Sample related

Q19. Can I measure a sample in a container?

Liquid samples are usually measured in a sample bottle or glass capillary. If the container is transparent to the laser wavelength, the sample can be measured, and samples in plastic bags and containers can be measured. However, since fluorescence and Raman scattering from the container may be observed at the same time, it is necessary to perform the measurements using a low light intensity. You can also use the macro measurement unit to measure liquid samples in a vial or square cell (Fig. 27).

Fig. 27 Measurement of liquid sample in vial

Q20. What concentration is required for solution and powder samples?
In the case of a general solution, the standard detectable concentration is 1%. However, it depends on the sample. If there is a component that exhibits resonance Raman scattering or a component with high intensity, detection may be possible at a concentration of 0.1% or less.

Q21. Is it possible to measure a large sample that cannot fit into the sample chamber with a Raman spectrophotometer?
By connecting a fiber probe to a Raman spectrophotometer, you can measure large samples that do not fit into the sample chamber. A variety of applications are possible, such as measuring the reagents in equipment, chemical bottles, and flasks.

Fig. 28 Measurement of reagent (bottom) in a medicine bottle (upper left) and reaction vessel (upper right)

Q22. How can mapping measurement be applied?
Mapping measurements can be performed on samples such as medicine tablets, electrode surfaces, thin films, and crystals. As an example, Fig. 28 shows the results of measuring the distribution of medicinal ingredients in a tablet. The automatic stage imaging (QRI) installed in the NRS-5000 / 7000 series enables a wide range of measurements (such as measurement of the distribution of pharmaceutically active ingredients in analgesics) in a short time.

Fig. 29 Raman mapping measurement of tablet

Q23. What is the maximum film thickness that can be measured?
In the case of a general thin film, the standard thickness is 1 μm. However, it depends on the sample. In the case of graphite or a DLC film with a high Raman scattering intensity, detection is possible even at around 10 nm.

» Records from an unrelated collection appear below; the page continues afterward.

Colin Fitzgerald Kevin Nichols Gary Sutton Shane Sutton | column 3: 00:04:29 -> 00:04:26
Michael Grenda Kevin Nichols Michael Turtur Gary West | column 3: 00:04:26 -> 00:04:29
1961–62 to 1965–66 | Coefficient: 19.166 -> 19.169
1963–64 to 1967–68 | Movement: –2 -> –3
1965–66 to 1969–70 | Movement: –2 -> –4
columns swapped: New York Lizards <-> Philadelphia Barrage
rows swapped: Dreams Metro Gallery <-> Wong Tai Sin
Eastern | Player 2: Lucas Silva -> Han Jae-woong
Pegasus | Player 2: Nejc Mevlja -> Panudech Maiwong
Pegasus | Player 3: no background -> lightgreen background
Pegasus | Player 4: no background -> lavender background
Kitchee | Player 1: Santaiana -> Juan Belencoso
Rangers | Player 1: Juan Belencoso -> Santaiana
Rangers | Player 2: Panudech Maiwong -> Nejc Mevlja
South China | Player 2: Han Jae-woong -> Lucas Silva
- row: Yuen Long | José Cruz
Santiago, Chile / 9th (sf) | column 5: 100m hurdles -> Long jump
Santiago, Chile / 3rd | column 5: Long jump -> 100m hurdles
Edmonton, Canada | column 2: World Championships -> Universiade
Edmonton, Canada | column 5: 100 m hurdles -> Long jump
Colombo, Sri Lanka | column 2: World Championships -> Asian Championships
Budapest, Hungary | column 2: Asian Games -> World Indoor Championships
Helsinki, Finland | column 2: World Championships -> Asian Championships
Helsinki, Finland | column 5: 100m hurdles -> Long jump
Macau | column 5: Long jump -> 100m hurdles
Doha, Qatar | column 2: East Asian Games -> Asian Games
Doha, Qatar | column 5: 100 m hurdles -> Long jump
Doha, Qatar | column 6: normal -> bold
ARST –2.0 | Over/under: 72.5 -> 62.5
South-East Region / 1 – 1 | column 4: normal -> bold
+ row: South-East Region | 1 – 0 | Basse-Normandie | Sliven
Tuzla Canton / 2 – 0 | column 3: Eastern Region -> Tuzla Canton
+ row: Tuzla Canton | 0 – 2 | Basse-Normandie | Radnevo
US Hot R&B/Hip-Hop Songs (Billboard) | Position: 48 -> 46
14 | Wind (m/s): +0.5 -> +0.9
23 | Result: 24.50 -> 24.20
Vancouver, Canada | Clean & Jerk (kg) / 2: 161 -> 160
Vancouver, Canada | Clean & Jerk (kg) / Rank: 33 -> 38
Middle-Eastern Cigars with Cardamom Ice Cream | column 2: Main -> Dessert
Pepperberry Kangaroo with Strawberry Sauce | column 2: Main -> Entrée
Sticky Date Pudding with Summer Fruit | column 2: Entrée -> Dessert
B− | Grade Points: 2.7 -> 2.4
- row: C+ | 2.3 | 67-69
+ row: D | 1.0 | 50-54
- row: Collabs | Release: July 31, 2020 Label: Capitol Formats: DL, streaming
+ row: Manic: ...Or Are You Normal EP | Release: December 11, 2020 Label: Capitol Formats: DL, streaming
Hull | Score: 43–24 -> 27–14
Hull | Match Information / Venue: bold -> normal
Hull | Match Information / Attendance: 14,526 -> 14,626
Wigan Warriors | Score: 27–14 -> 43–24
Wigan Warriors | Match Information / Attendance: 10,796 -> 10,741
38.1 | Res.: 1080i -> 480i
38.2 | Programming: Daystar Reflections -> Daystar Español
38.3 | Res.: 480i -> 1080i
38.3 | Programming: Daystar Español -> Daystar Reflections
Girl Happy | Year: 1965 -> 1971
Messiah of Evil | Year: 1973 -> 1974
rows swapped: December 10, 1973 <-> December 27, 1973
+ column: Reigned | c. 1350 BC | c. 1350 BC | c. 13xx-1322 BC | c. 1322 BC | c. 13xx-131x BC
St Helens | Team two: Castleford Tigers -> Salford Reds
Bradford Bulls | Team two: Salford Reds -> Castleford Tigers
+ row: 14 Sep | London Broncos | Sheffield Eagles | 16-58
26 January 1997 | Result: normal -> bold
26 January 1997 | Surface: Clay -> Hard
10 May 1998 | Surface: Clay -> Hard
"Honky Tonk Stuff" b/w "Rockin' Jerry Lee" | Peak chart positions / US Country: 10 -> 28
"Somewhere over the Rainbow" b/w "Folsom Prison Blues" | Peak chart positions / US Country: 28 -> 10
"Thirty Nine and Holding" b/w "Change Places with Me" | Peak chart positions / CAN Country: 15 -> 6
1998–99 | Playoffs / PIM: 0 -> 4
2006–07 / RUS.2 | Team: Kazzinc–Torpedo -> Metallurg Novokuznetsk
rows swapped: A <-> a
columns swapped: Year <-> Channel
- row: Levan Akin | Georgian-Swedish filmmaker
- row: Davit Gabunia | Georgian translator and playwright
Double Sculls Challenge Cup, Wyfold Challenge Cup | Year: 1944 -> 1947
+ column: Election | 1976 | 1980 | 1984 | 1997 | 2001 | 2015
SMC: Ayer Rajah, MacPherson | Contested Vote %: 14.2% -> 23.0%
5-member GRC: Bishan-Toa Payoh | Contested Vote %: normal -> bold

Q24. Can I measure foreign particles in a film?
If foreign matter can be observed with an optical microscope, it can be measured. The more foreign material is inside, the harder it is because it reduces the laser light intensity and that of the scattered light. Also, if the surface is rough and not clear like frosted glass, or if it is not uniform, it will be difficult to focus the laser in the sample.
The upper part of Fig. 30 shows an example of foreign matter buried in a multilayer substrate consisting of glass, adhesive, and a transparent film. Such foreign matter is difficult to analyze in cross-section due to the presence of glass, and the adhesive layer is also removed when removing the foreign matter, which makes it difficult to measure using micro-FTIR. On the other hand, in Raman measurements, the use of confocal optics enables selective acquisition of the spectrum at the position where the laser is focused. As a result, nondestructive and noncontact measurement of the inside of the sample can be easily performed without complicated pretreatment. Here, the location of foreign matter was measured in the depth direction (Z-axis direction), and information on each layer was also acquired. The representative spectra (lower figure) obtained in each layer are shown.

Fig. 30 Foreign matter in transparent film (left) and Raman spectrum (right)

Q25. I often hear the words G band and D band in Raman literature. What are they?
The G (Graphite) band (1580 cm^-1) corresponds to an in-plane vibration of the graphite structure. The D (Disorder) band (1350 cm^-1) is a band caused by defects in the graphite structure. The ratio of the G band to D band intensities is used to evaluate the crystallinity of carbon materials.

Fig. 31 Raman spectrum of carbon materials

Q26. What kind of samples easily emit fluorescence?
Typical materials that easily emit fluorescence include colored materials such as polyimide and epoxy resin. Many mixtures are often more likely to contain fluorescent samples. When fluorescence is emitted from a black sample, it is susceptible to thermal damage even by near infrared excitation, and it is difficult to measure even if the laser is changed. Generally, fluorescence is easily emitted from colored samples. If the sample is transparent, the influence of fluorescence is often small. However, even with a colored sample, the peak may be enhanced by the resonance Raman effect and it may be possible to measure it.